Perché il questore – incapace di garantire le telecamere – si deve dimettere. 

di Vito Totire (*)

Dal “sorvegliare e punire” descritto da Foucault siamo passati al “neanche sorvegliare…”. Il questore di Bologna si deve dimettere.

Fin dal momento del tragico evento in cui è morto Cheikou Oumar Ly (**) abbiamo manifestato la necessità di adottare una politica di prevenzione del suicidio che evidentemente oggi a Bologna non esiste.

I nostri comunicati sono stati ignorati da molti. Ora prendiamo atto della decisione di “archiviare”.

In verità non c’è niente da archiviare e ne spieghiamo i motivi:

  • fin dall’inizio era chiaro il rischio che gli agenti in servizio divenissero capri espiatori; le strategie di prevenzione vanno ben oltre la capacità di vigilanza e di custodia da parte dei singoli; un sistema di prevenzione non può fondarsi sulla richiesta di performances sovrumane da parte di operatori sovraccarichi; dunque l’indagine sugli agenti è partita col piede sbagliato;
  • indagare sugli agenti ha avuto l’effetto di un rito (“inconscio”) con cui l’istituzione totale si autoassolve avendo individuato potenziali capri espiatori, opportunamente poi non perseguiti, per quello che era però chiaro fin dall’inizio;
  • una stupefacente trasparenza ha connotato la diffusione dell’esito dell’autopsia: molte le informazioni (non c’era segreto istruttorio?) che hanno presentato una dinamica fulminea con la quale non sarebbe stato umanamente possibile interferire.
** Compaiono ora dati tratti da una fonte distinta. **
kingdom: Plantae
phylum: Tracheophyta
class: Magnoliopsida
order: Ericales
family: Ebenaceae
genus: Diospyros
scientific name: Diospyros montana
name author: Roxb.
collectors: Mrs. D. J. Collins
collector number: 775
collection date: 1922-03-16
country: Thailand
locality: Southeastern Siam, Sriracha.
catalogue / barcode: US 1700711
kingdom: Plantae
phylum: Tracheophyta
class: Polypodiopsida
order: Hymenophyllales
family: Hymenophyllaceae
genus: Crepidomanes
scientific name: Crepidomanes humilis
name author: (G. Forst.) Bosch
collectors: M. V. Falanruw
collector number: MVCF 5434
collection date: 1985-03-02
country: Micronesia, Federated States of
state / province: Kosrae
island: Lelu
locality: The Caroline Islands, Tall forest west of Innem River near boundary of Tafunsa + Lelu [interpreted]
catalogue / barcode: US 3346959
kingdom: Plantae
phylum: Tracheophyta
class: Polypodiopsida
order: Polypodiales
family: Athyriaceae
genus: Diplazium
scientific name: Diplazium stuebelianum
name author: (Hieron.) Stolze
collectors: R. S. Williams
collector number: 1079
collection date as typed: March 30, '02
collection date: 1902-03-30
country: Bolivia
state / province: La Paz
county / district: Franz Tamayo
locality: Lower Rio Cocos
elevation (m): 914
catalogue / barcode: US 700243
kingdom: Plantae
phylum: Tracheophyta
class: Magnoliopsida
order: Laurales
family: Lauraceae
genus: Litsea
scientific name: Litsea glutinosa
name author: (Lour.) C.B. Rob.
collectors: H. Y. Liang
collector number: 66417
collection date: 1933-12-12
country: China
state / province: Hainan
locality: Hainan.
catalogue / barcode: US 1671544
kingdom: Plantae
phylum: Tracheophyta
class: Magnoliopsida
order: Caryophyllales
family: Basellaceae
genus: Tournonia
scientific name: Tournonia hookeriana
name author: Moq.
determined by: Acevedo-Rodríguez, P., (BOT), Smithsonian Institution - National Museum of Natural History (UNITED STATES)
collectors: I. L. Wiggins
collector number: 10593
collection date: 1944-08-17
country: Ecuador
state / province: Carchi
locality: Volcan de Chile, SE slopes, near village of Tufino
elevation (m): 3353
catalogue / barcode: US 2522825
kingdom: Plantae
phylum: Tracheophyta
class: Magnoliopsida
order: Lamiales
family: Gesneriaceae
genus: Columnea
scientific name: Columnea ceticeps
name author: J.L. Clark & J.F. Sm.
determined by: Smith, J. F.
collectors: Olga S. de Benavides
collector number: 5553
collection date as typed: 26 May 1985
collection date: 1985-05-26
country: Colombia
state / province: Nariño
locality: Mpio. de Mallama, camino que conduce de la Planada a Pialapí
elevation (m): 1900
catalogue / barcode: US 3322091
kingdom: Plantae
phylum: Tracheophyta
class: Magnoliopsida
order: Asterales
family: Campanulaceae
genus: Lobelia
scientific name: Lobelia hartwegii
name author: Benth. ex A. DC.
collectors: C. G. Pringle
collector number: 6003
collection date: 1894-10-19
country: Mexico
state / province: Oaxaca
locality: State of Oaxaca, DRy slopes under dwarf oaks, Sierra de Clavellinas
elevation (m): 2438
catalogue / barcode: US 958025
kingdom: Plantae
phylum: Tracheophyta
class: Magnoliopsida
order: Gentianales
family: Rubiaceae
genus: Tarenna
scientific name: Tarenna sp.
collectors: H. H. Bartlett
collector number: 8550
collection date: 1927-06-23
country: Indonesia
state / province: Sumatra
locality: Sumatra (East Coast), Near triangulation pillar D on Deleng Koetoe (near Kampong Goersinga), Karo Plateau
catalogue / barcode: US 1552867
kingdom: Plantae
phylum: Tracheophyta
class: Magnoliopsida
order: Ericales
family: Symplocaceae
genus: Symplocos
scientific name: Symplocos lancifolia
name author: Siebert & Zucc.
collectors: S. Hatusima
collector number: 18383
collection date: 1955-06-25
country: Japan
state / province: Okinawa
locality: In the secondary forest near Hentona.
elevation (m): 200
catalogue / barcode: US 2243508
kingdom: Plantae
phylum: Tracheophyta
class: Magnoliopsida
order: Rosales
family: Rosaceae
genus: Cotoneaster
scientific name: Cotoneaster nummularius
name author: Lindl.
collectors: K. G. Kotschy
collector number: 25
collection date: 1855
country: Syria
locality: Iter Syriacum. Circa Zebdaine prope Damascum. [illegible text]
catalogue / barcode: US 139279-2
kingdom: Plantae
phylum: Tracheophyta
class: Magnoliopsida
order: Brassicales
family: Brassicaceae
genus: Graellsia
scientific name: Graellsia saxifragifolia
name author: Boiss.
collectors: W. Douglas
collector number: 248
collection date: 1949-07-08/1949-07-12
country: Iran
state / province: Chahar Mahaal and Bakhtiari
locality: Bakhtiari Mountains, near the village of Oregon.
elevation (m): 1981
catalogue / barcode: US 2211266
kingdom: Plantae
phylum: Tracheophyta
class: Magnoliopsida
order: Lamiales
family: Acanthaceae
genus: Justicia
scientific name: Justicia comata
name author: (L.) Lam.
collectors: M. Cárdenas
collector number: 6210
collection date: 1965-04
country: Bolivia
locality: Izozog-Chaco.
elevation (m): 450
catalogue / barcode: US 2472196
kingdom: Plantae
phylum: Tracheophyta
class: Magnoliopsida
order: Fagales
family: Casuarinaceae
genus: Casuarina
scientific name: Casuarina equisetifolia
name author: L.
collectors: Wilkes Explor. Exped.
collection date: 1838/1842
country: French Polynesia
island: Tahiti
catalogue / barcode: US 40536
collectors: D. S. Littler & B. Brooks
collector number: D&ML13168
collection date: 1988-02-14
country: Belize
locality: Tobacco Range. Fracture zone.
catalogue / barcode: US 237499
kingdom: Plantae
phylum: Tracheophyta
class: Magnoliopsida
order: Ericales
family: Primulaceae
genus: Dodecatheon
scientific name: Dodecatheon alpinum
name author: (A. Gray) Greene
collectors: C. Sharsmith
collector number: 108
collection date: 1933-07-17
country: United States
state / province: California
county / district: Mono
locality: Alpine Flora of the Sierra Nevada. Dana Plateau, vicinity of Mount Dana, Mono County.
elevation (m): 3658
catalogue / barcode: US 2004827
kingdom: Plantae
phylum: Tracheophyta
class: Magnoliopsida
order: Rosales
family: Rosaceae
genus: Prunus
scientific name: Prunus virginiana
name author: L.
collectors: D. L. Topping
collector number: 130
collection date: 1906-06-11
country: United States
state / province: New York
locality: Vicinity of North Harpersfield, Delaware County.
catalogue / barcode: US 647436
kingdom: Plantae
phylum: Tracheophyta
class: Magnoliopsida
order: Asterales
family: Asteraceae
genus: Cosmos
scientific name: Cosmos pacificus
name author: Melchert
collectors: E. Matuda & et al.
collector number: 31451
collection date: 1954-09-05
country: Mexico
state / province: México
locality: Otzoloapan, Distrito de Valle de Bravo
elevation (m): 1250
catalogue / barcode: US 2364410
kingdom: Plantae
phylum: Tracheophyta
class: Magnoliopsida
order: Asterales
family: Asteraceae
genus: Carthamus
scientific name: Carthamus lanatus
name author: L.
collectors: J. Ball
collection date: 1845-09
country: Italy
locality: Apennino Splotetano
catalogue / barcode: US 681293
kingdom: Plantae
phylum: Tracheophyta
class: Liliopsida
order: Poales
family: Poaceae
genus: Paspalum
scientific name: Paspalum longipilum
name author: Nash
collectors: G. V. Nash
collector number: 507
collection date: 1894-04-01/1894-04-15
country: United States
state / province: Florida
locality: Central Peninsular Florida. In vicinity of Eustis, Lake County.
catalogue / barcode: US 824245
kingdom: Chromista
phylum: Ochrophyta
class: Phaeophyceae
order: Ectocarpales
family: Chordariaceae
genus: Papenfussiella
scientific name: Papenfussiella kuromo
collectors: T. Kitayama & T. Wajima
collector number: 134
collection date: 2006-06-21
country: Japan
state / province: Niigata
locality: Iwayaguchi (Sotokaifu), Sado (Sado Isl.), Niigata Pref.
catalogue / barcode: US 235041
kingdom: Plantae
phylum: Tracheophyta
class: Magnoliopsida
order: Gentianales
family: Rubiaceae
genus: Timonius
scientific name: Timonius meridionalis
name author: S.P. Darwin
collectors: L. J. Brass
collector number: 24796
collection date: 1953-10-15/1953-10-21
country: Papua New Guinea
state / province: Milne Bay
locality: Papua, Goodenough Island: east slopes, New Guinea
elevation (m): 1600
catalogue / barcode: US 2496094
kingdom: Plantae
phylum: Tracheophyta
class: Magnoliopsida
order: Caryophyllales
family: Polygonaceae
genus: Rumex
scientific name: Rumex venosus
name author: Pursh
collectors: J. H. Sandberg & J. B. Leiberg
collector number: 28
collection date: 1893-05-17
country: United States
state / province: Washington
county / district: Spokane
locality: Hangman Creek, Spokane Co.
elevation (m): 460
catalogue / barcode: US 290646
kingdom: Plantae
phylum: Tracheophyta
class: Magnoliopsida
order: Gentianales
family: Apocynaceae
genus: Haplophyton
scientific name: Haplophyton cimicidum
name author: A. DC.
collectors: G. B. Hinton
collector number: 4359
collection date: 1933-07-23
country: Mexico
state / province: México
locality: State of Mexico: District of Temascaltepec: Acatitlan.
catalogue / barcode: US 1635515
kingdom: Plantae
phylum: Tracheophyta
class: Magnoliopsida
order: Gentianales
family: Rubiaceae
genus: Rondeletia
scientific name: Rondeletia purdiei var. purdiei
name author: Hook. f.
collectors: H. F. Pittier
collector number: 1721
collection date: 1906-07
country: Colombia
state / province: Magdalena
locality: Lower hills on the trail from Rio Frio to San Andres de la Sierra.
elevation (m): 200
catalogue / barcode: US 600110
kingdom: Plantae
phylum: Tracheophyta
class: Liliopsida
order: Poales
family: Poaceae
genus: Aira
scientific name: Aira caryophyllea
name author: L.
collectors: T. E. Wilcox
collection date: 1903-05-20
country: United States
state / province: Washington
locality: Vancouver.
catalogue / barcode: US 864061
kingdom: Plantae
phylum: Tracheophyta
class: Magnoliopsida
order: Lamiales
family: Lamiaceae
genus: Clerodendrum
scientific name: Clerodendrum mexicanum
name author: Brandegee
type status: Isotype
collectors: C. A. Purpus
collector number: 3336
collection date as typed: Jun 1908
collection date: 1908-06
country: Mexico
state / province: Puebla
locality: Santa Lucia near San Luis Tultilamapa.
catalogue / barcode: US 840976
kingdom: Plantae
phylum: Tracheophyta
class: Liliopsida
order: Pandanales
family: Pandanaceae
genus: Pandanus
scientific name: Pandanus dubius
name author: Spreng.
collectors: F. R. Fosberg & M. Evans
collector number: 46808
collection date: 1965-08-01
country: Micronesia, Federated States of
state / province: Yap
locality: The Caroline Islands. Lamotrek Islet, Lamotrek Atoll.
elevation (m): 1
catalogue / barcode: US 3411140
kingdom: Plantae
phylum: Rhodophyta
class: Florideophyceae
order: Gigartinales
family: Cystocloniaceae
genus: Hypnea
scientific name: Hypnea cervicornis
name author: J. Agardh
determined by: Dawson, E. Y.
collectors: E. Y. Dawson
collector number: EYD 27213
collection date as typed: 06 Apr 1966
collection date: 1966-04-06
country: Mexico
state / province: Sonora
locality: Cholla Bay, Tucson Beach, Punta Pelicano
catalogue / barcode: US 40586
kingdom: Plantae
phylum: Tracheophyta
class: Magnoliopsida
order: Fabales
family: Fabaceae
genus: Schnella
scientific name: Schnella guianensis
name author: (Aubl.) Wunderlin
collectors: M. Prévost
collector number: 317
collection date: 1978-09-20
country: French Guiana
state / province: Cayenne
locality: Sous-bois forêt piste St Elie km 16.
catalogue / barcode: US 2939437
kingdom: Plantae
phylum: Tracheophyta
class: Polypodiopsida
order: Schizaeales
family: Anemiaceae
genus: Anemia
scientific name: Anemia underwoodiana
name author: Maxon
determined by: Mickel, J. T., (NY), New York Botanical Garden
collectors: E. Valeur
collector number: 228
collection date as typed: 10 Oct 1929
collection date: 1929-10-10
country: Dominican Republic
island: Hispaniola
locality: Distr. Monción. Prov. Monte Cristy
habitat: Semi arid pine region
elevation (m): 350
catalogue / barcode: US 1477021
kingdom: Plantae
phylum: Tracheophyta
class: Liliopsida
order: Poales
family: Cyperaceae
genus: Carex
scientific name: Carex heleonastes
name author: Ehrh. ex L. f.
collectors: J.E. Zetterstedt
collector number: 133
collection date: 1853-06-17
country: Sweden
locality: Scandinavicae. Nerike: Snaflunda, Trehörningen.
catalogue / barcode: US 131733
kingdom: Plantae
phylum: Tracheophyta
Conclusioni: la “democratica” città di Bologna può dormire sonni tranquilli: è stato un evento luttuoso e drammatico che non si poteva prevenire…
  • non è stato fatto nessun accenno alla necessità di prendere in carico la persona con la stessa attenzione che si è cominciata a riservare, dopo una serie enorme di suicidi, ai “nuovi giunti” nelle vere e proprie carceri. Questa attenzione deve riguardare solo i detenuti o una semplice riflessione sul tema porta a valutare ad alto rischio anche i “nuovi giunti” in questura ? Magari anche per le persone interrogate in questura e rilasciate; la vicenda drammatica della signora Vera Guidetti non ha indotto le necessarie riflessioni sul tema della prevenzione;
  • perché dunque la condizione di Oumar Ly Cheikou non è stata valutata da uno psicologo clinico, da un mediatore culturale e/o da un esperto di prevenzione? Avendogli sottratto i lacci delle scarpe non si può dire che il rischio di suicidio – per la stessa istituzione che lo ha trattenuto – era impensabile: la prevenzione riguarda dunque solo i lacci delle scarpe o è qualcosa di più complesso? Sappiamo che non si fanno miracoli e che l’adempimento formale di procedure, pure valide, può non essere sufficiente: lo dimostra il fatto che l’ultima persona suicidatasi a Parma era stata considerata “non a rischio” dal perito incaricato dal tribunale (non abbiamo saputo chi fosse) anche se qualcun altro (parliamo sempre di Parma) ha avuto la capacità di individuare alcuni fattori di rischio suicidogeno di tipo ambientale presenti in quel contesto penitenziario. SE DUNQUE UN CONCRETO PIANO DI PREVENZIONE NON PUO’ DARE CERTEZZA DI BUONA RIUSCITA AL 100%, COSA DIVERSA E’ CHE UN PIANO DI PREVENZIONE NON ESISTA NEPPURE.
  • è stato valutato ogni altro fattore di rischio suicidogeno, oltre che soggettivo, anche ambientale? Perché i luoghi di detenzione non sono stati mai inclusi dal 1975 nel rapporto semestrale sulle carceri? E’ troppo scomodo confrontarsi andiamo proponendo – DAL 2004 – ogni 6 mesi, cioè a ogni commento del rapporto semestrale della Ausl sulle carceri? Osservando de visu le condizioni concrete possono emergere spunti per la prevenzione o sul come favorire la velocità dei soccorsi e/o rendere meno lugubri e meno rischiose le celle?
  • il massimo della rimozione è la “belle indifference” con cui ancora oggi – a settimane dall’evento – viene archiviato il problema della videosorveglianza: NON FUNZIONAVA, anzi non funziona… Allora vorremmo capire: da decenni centinaia di operatori e preventori (a cominciare da Basaglia, Antonucci e altri) stanno lavorando per superare il sistema custodialistico che induce emarginazione, cronicità, morte; QUI ADDIRITTURA NON SI GARANTISCE NEPPURE LA CUSTODIA. SE LA QUESTURA dI BOLOGNA NON E’ IN GRADO DI RIPARARE LE TELECAMERE SI AUMENTI IL PERSONALE DI VIGILANZA E SOPRATTUTTO SI ADOTTI UN PIANO DI PREVENZIONE CON LA COLLABORAZIONE DELLE STRUTTURE SOCIO-SANITARIE PUBBLICHE
  • INFINE NON E’ FACILMENTE COMPRENSIBILE CHE IL QUESTORE DI BOLOGNA NON SI SIA DIMESSO O NON VENGA DIMISSIONATO DAL MINISTRO MINNITI.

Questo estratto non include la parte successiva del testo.